Google’s payments to make its search engine the default option on smartphone web browsers violate US antitrust law, a federal judge ruled on Monday (August 5, 2024), handing a key victory to the Justice Department. Judge Amit Mehta in Washington said that the Alphabet Inc. unit’s $26 billion in payments effectively blocked any other competitor from succeeding in the market.
“Google’s distribution agreements foreclose a substantial portion of the general search services market and impair rivals’ opportunities to compete,” Mehta said in a 286-page ruling.
The highly anticipated decision issued by U.S. District Judge Amit Mehta comes nearly a year after the start of a trial pitting the U.S. Justice Department against Google in the country’s biggest antitrust showdown in a quarter century.

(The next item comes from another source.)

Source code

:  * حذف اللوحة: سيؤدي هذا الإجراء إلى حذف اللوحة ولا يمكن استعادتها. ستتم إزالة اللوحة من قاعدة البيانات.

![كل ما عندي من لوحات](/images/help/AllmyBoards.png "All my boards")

Antitrust enforcers alleged that Google has illegally maintained a monopoly over online search and related advertising. The government said that Google has paid Apple, Samsung Electronics Co. and others billions over decades for prime placement on smartphones and web browsers. This default position has allowed Google to build up the most-used search engine in the world, and fueled more than $300 billion in annual revenue largely generated by search ads.
It represents a major setback for Google and its parent, Alphabet Inc., which had steadfastly argued that its popularity stemmed from consumers’ overwhelming desire to use a search engine so good at what it does that it has become synonymous with looking things up online.
Google’s search engine currently processes an estimated 8.5 billion queries per day worldwide, nearly doubling its daily volume from 12 years ago, according to a recent study released by the investment firm BOND.